I’m attempting to identify which counties in the US are the most representative of the country as a whole before I continue on with my research using the 5% 2019 ACS. I realize that ACS microdata do not always go down to the county-level. If I’m reading the documentation correctly, it seems that PUMAs are the closest geographic equivalent: they sometimes consist of a fraction of a county, an entire county, or multiple counties depending on populations. I’m curious if there are distinct issues with using the State and County Fips code variables together to try to generate a county indicator. Are there any specific types of counties that missing from ACS micro data, or the omitted counties effectively random? In other words - should I be concerned in comparing the counties I can identify to the population averages generated from a particular mico data file?

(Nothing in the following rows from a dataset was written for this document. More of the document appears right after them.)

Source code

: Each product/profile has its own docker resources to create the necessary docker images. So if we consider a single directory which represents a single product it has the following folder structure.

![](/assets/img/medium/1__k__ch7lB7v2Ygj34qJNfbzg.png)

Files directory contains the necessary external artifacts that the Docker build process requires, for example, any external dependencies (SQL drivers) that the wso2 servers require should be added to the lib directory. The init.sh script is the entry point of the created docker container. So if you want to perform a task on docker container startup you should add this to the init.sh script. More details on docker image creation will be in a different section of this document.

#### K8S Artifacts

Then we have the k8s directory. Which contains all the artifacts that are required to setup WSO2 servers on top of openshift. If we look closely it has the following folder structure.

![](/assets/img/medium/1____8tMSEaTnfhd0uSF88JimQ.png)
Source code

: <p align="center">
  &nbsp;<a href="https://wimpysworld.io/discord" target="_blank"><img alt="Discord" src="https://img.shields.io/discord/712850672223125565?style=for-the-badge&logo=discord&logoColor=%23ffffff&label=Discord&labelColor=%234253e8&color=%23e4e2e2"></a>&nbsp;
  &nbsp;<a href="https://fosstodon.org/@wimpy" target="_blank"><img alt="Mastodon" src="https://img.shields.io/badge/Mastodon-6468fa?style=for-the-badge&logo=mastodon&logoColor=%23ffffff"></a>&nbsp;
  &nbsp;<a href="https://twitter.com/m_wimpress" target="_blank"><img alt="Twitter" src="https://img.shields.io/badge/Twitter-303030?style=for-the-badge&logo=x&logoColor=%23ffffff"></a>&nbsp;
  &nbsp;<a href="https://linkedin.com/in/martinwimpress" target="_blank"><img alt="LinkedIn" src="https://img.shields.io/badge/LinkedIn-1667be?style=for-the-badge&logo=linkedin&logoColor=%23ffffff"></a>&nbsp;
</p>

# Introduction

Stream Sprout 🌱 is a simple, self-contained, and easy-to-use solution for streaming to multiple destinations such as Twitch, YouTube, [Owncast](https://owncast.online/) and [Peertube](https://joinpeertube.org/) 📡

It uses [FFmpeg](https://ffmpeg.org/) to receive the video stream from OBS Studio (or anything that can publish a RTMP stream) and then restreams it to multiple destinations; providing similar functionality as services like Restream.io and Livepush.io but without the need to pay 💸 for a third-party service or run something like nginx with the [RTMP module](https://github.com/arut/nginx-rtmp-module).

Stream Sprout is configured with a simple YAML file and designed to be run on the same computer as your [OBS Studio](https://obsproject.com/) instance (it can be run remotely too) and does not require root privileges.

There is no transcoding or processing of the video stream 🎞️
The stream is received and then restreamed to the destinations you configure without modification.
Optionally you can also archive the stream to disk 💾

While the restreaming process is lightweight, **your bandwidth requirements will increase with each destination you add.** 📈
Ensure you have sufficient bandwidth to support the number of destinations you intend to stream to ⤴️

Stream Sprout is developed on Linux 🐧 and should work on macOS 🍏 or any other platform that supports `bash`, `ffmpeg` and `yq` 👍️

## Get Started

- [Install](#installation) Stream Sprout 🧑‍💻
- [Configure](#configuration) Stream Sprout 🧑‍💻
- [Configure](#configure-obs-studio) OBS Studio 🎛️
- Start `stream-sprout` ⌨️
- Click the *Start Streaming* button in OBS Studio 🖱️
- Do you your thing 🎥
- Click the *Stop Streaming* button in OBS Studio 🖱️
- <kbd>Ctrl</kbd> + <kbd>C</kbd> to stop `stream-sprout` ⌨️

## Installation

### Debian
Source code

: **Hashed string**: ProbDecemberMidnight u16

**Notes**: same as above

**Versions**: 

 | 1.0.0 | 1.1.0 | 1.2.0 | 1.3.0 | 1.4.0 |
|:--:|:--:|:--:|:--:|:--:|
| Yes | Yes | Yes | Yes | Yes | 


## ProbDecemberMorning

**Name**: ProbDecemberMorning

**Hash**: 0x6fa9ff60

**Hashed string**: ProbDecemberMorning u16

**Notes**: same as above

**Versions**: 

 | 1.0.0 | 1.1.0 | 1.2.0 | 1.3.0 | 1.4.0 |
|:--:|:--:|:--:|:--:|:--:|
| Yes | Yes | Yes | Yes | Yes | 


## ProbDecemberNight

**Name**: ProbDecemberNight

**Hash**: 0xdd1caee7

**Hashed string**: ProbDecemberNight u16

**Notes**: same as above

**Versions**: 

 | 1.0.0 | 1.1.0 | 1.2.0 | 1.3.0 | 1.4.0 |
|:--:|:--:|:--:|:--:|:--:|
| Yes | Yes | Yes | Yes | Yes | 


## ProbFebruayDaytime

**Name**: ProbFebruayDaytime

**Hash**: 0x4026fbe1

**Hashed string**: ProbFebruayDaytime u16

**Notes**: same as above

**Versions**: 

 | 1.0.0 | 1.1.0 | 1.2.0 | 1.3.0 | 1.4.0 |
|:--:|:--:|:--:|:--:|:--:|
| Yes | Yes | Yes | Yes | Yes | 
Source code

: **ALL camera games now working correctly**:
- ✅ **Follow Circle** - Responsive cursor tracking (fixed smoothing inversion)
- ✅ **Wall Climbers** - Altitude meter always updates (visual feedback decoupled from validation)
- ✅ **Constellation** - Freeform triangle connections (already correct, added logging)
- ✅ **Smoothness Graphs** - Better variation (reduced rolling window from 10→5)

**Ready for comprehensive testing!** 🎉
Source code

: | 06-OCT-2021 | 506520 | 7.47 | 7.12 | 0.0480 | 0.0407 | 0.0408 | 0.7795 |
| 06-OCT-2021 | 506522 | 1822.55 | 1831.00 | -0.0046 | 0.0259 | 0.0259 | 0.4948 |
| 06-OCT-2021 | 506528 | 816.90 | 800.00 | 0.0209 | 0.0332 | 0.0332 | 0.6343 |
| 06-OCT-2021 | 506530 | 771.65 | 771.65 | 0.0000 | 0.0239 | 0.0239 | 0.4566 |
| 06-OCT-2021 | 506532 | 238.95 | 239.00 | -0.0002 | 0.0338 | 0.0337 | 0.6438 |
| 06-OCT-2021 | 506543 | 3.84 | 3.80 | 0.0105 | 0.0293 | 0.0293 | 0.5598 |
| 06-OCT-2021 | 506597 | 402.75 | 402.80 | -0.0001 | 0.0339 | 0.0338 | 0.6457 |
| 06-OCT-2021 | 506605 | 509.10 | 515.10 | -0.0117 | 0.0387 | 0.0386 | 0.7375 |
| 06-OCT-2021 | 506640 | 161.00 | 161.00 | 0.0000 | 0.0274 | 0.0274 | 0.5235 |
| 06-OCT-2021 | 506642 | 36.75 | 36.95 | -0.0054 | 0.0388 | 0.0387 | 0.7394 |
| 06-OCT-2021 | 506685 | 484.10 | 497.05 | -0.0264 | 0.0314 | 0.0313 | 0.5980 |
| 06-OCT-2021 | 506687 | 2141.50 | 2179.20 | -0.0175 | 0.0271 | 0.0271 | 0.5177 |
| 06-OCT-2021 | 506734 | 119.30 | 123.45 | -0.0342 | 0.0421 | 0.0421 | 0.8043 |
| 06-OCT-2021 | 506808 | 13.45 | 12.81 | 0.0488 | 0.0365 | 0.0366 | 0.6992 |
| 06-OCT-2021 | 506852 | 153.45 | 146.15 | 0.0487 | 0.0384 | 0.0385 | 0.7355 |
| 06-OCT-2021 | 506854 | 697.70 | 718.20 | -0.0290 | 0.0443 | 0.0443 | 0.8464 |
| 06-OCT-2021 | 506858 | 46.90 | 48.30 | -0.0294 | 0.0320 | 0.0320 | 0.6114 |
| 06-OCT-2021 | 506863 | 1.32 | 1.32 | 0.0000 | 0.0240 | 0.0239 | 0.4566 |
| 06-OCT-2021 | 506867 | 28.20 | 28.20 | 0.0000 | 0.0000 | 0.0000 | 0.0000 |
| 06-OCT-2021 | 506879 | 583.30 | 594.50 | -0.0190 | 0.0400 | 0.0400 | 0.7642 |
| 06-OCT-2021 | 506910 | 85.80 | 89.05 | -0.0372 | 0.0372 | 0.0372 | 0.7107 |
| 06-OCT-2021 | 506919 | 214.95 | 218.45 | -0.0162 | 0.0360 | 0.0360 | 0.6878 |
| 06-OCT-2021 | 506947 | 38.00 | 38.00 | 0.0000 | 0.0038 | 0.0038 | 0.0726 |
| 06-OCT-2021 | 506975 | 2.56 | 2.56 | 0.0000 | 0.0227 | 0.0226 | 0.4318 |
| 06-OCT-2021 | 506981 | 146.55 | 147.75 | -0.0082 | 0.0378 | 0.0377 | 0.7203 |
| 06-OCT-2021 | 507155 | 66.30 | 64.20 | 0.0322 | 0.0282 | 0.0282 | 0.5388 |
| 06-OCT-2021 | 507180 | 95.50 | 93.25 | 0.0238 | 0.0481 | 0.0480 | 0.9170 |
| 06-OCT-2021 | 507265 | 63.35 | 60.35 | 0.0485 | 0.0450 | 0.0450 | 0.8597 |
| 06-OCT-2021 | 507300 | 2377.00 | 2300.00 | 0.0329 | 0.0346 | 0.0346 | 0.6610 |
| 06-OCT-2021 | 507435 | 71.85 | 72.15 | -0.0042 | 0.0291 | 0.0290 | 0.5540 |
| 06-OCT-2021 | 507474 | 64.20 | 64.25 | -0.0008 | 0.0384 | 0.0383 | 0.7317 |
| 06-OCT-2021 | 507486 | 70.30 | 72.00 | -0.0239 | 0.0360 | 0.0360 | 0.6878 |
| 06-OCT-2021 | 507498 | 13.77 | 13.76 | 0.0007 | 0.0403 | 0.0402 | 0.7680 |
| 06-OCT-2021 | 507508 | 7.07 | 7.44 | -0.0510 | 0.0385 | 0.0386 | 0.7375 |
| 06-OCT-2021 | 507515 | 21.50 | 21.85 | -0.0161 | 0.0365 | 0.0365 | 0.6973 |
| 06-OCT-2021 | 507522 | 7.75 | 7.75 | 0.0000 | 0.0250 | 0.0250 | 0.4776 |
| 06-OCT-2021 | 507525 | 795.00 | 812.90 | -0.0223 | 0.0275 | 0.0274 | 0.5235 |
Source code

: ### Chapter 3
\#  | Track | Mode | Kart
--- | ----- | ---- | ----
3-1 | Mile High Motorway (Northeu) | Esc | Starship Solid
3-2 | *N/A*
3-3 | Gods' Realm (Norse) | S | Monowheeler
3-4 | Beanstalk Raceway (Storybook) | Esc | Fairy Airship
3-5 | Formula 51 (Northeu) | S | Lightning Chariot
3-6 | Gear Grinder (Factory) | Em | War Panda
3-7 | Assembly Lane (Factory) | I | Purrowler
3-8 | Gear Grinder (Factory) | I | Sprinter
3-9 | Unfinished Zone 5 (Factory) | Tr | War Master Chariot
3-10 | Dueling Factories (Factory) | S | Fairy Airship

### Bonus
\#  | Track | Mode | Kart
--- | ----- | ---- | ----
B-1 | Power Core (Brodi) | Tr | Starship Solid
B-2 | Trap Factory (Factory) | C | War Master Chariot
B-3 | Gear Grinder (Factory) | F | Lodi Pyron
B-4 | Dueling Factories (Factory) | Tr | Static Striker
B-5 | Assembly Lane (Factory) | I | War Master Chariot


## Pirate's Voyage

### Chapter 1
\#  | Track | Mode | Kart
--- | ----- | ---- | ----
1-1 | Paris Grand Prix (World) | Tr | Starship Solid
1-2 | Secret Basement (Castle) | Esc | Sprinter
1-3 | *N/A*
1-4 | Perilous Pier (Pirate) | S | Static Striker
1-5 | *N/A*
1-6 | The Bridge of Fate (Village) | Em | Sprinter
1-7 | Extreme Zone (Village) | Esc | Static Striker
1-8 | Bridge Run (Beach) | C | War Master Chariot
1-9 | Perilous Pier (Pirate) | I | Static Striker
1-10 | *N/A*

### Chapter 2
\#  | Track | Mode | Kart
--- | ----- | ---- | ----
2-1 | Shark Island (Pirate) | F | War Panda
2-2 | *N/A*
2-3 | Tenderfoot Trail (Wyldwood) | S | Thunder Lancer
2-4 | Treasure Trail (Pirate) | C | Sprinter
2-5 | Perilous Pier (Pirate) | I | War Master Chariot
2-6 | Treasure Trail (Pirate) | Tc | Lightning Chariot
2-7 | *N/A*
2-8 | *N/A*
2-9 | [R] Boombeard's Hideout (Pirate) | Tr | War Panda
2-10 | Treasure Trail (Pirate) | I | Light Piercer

A PUMA must have at least 100,000 residents, and only 18% of counties had that many people in 2010, so the counties we can identify from PUMAs are only larger counties, typically core counties in medium-to-large metro areas. From the set of identified counties, I think you could get a representative sample of counties in large metro areas, but you can’t get a representative sample of all counties, nor could you identify a set that effectively represents the whole range of rural/urban population in the country.

For the specific purpose of identifying a subset of counties that represent well the country as a whole, you could instead use ACS summary tables, available through IPUMS NHGIS, which provide data for all U.S. counties.

Thank you, Jonathan!

This is very helpful.